There are many types of students. There are those who are the natural go-getters. These students can be seen sitting in the front of class waiving their hands in the air, or completing assignments weeks before the due date. These students are few and far between. There are also the students who are easily distracted. They sit on the side of the room staring out the window, day dreaming, or procrastinating. These students are a bit more common. Then there are the students who are some of the most challenging to work with as a parent or as an educator. These are the easily frustrated students. Once they decide they don’t want to work anymore, there is often little that can be done or said to make them change their minds. They will put their heads on their desk, slam their books, or just refuse to do the work all together. Though frustration is common in students, it can be one of the challenging obstacles to work around.
So what can you do?
One of the most important things to identify about your child is their mindset. According to Dr. Carol Dweck, we can have one of two mindsets: fixed or growth. People with a growth mindset understand that intelligence is not fixed. They are able to take their mistakes and learn from them. They are resilient. People with a fixed mindset believe that, no matter what effort they put in, they are as smart today as the day they were born. If negative things happen, they tend to blame others or completely give up. The child who is easily frustrated almost always has a fixed mindset.
The idea of positive thinking and a positive attitude may make you roll your eyes. I’m not talking about going to your happy place or being a yes man. Rather, I’m talking about developing confidence, which in turn can lead to a growth mindset and a successful academic career. So often we assume that the way children approach things is an innate characteristic. But really, just like everything else, it is a skill that must be taught. Try opening a dialogue with your child about the ups and downs during their day. Family dinner is a great time for this. Ask your child what went really well in school that day, then ask them if there was anything they found challenging. Once they describe the situation, ask them how they handled in it and if they felt they put their full effort to overcome the challenge. If they believe they did, praise them for it.

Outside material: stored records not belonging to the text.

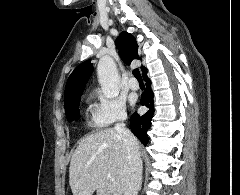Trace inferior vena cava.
<instances>
[{"label": "inferior vena cava", "instance_id": "obj_1", "mask_svg": "<svg viewBox=\"0 0 240 195\" xmlns=\"http://www.w3.org/2000/svg\"><path fill=\"white\" fill-rule=\"evenodd\" d=\"M124 119H127L126 113L120 115V123L115 125L118 137H121L124 145H126L130 167L127 181H125L123 195H138L142 179V163L139 153V143L135 135H133L129 129H126L125 123H123Z\"/></svg>", "mask_w": 240, "mask_h": 195}]
</instances>
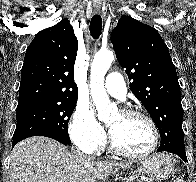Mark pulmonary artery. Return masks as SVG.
Returning a JSON list of instances; mask_svg holds the SVG:
<instances>
[{"label":"pulmonary artery","mask_w":196,"mask_h":182,"mask_svg":"<svg viewBox=\"0 0 196 182\" xmlns=\"http://www.w3.org/2000/svg\"><path fill=\"white\" fill-rule=\"evenodd\" d=\"M105 89L113 97L123 99L127 89L123 77L118 73H110L105 80Z\"/></svg>","instance_id":"pulmonary-artery-1"}]
</instances>
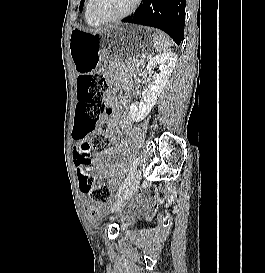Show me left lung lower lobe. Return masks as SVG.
<instances>
[{
	"label": "left lung lower lobe",
	"mask_w": 265,
	"mask_h": 273,
	"mask_svg": "<svg viewBox=\"0 0 265 273\" xmlns=\"http://www.w3.org/2000/svg\"><path fill=\"white\" fill-rule=\"evenodd\" d=\"M186 0H143L134 15L122 20L166 32L176 44L184 39Z\"/></svg>",
	"instance_id": "1"
}]
</instances>
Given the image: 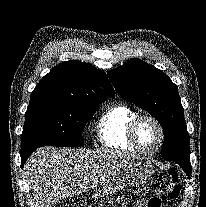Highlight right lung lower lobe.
Segmentation results:
<instances>
[{"label":"right lung lower lobe","instance_id":"1","mask_svg":"<svg viewBox=\"0 0 206 207\" xmlns=\"http://www.w3.org/2000/svg\"><path fill=\"white\" fill-rule=\"evenodd\" d=\"M31 153L26 152V153H21V168H23L24 163L26 162L27 158L29 157Z\"/></svg>","mask_w":206,"mask_h":207}]
</instances>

It’s easy to get caught up on grades; we all do it. But understand that the effort one student puts in to earning a C may be the same another student puts in to earning a A. Rather than asking your child what they got on their last math test, ask them about how they prepared and praise them for it. If your child does bring home an A say, “That’s fantastic! I know how much you studied for it!” or if they bring home a B after spending hours working on a project say, “Wow! You put so much effort into this, I am so proud of you!” Praising effort not only boosts students’ self-esteem, but it also instills the idea that putting in effort makes a difference, one of the key traits of someone with a growth mindset.
Recent studies have shown a direct correlation between mindset and success inside and outside of the classroom. Carol Dweck’s techniques are being implemented into schools across the country. Last year every teacher at Fairfax High School was required to read her book Mindset: How You Can Fulfill Your Potential and keep it in mind in their classroom.
Frustration is something we all experience in life. Even the type-A student sitting in the front of the classroom is bound to become frustrated at some point. It is not important to teach your child to never be frustrated, but rather, it is important to teach him or her to deal with that frustration in a healthy manner. Encouraging him or her to have a growth mindset through positive thinking and emphasizing process over product will allow him or her to bounce back no matter how frustrated he or she may be.